Sulla prima: «L’accoglienza dev’essere la prima caratteristica del confessore» ha sottolineato Bergoglio, «è quella che aiuta il penitente ad accostarsi al sacramento con lo spirito giusto, a non stare ripiegato su sé stesso e il proprio peccato, ma ad aprirsi alla paternità di Dio, al dono della grazia». Ed è la caratteristica del confessore che «vive la sua paternità, come il padre del figlio prodigo, pieno di gioia per il ritorno del figlio».
Ascoltare vuol dire invece «devono lasciare i propri pensieri, i propri schemi, per aprire davvero la mente e il cuore all’ascolto». Perché «se, mentre l’altro parla, tu stai già pensando a cosa dire, a cosa rispondere, allora tu non stai ascoltando lui o lei, ma te stesso. In alcune confessioni, non si deve dire nulla o quasi – intendo come consiglio o esortazione – ma solo si deve ascoltare e perdonare». Ancora: «L’ascolto implica una sorta di svuotamento: svuotarmi del mio io per accogliere l’altro.
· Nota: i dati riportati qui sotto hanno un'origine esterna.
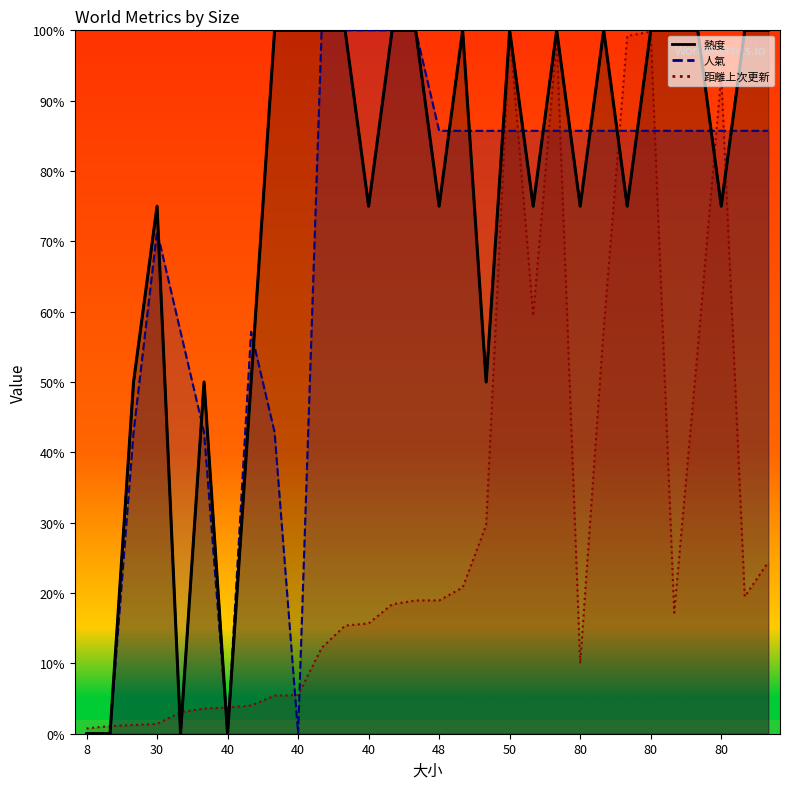

Read the 人氣 value at 18.

42.9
È un atto di fede nella potenza di Dio e nel compito che il Signore ci ha affidato». Quindi una sottolineatura rivolta a quanti dimenticano che si trovano di fronte a persone che compiono un gesto straordinario, il mettere a nudo il proprio cuore, che esige un atteggiamento altrettanto straordinario: «Solo per fede i fratelli e le sorelle aprono al confessore il loro cuore; quindi, hanno il diritto di essere ascoltati con fede, e con quella carità che il Padre riserva ai figli. E questo genera gioia!».
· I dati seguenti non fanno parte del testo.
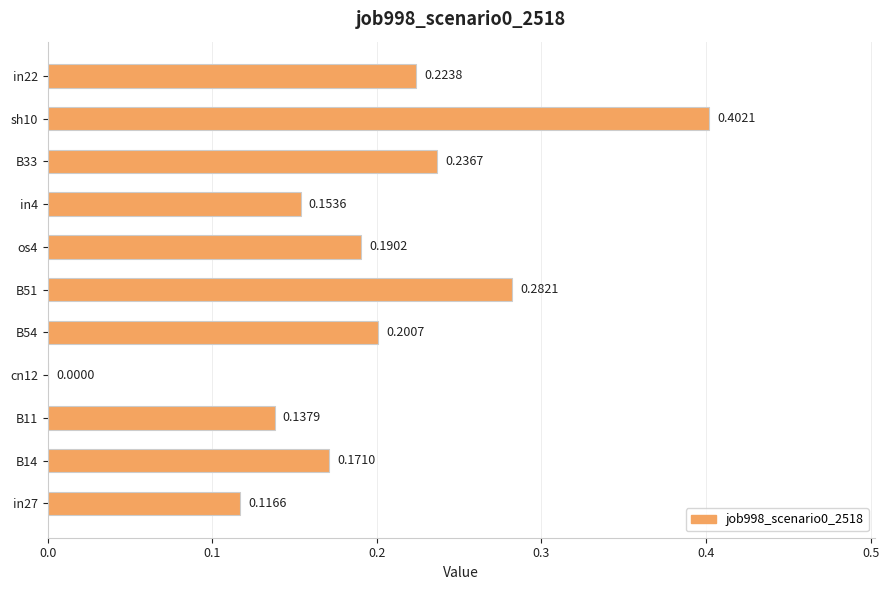

Between B54 and B51, which is larger?

B51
Sulla terza parola chiave: «Il confessore non decide al posto del fedele, non è il padrone della coscienza dell’altro. Il confessore, semplicemente, accompagna, con tutta la prudenza, il discernimento e la carità di cui è capace, al riconoscimento della verità e della volontà di Dio nella concreta esperienza del penitente. È sempre necessario distinguere il colloquio della confessione vera e propria, vincolato dal sigillo, dal dialogo di accompagnamento spirituale, riservato anch’esso, seppure in forma differente ». Inoltre, «per quanto breve possa essere il colloquio della confessione, da pochi dettagli si comprende già quali siano i bisogni del fratello o della sorella: ad essi siamo chiamati a rispondere, accompagnando soprattutto alla comprensione e all’accoglienza della volontà di Dio, che è sempre la via del bene più grande, la via della gioia e della pace».
Infine una raccomandazione, «abitate volentieri il confessionale », ricordando che le parole «Io ti assolvo dai tuoi peccati», significano anche «tu, fratello, sorella, sei prezioso, preziosa per Dio; è un bene che tu ci sia. E questa è una potentissima medicina per l’anima, e anche per la psiche di tutti».
Francesco ha poi fatto riferimento a un appuntamento che lentamente si avvicina, il Giubileo del 2025, invitando la Penitenzieria Apostolica – «alla cui cura è affidato, per così dire, il nucleo profondo di ogni Giubileo» – a prepararsi insieme agli altri dicasteri vaticani, attingendo anche alla creatività dello Spirito Santo, «perché la misericordia di Dio possa giungere ovunque e a tutti: perdono e indulgenza!».